Check out this week’s discussion on Thursday at 10am EST:
Review Re-Do

7 thoughts on “Discussion Highlights: Trigger Warnings”

  1. I really loved this discussion and I agree, for those of us who have not been in a situation that could have painful memories caused by triggers, it is more important for us to recognize those scenes and warn others so they don’t have to come across them themselves. The book I spoke about was reviewed by a fellow blogger who gave it 5 stars and recommended it to everyone and said NOTHING of the rape scene. I don’t agree with that. I feel like something should have been mentioned in her review, regardless of her rating. Just something at the bottom that stated may contain a mature scene dealing with rape. Now someone in her following that may be triggered by this scene will have no knowledge of it and will be blind sided!

    Like

  2. Oops, I missed this discussion!
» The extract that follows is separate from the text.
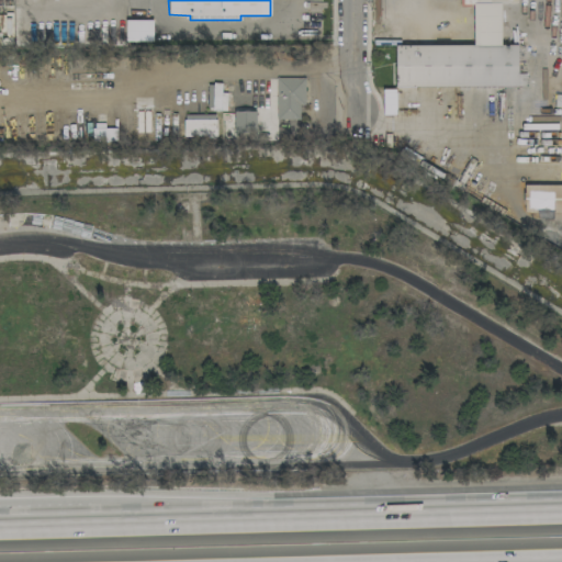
[(472,45),(395,45),(395,87),(517,87),(517,45),(501,45),(501,3),(472,3),(472,45)]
I agree with your post and this summary of comments, and don’t have much more to add anyway. 😆

    And yes, do add trigger warnings to your reviews! 😀

    Liked by 1 person

  3. Great summary 🙂 I absolutely agree regarding trigger warnings. One interesting defense that I read about trigger warnings: they shouldn’t be considered “spoilers” because good books should not be relying on events such as sexual violence, suicide, mental illness, etc, as plot twists.